The water in front of these small shacks is still carried through a system constructed by the Incas.

The Temple of Water
Inside the Temple of Water

This trapezoidal structure is common in Incan construction, similar to the arch in Roman construction, but much more stable for a seismically active area.

Water is a precious resource and the Incas knew how to work with mountain springs to keep clean, fresh water always available.

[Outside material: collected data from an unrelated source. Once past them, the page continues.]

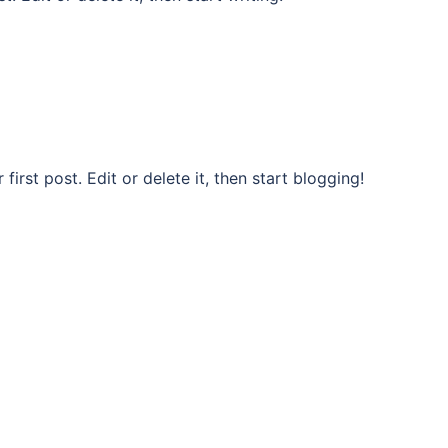
rst post. Edit or delete it, then start blogging!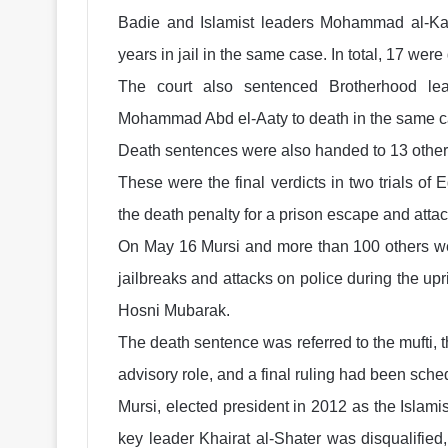
Badie and Islamist leaders Mohammad al-Ka
years in jail in the same case. In total, 17 were
The court also sentenced Brotherhood le
Mohammad Abd el-Aaty to death in the same c
Death sentences were also handed to 13 other
These were the final verdicts in two trials o
the death penalty for a prison escape and attac
On May 16 Mursi and more than 100 others wer
jailbreaks and attacks on police during the up
Hosni Mubarak.
The death sentence was referred to the mufti, 
advisory role, and a final ruling had been sche
Mursi, elected president in 2012 as the Islam
key leader Khairat al-Shater was disqualified,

The back section of the site was almost empty of tourists.
In the center, left you can see a face. This natural formation was enhanced by carving to improve the image. Notice the “crown” of pillars on top of the head. Viracocha’s or Tunupa’s image in stone on the mountain Pinkuylluna overlooks Ollantaytambo. Viracocha was the creator god of pre-Incan and Incan mythology.
To the right is a food storage area. Though difficult to make out now, originally the face could be seen to be carrying a large bag on his shoulder. These storehouses are constructed in the area of the bag. The Incas built them of fieldstones. Their location at high altitudes, where there is more wind and lower temperatures, defended their contents against decay. To enhance this effect, the Ollantaytambo qullqas feature ventilation systems. It is believed that they were used to store the production of the agricultural terraces built around the site. Grain would be poured in the windows on the uphill side of each building, then emptied out through the downhill side window.
You can just see the face and storehouses in the background. The area still has rich farmland.

This is a typical site in all Incan strongholds–stone steps, terraces and good drainage systems. These folks must have had good knees and huge lungs.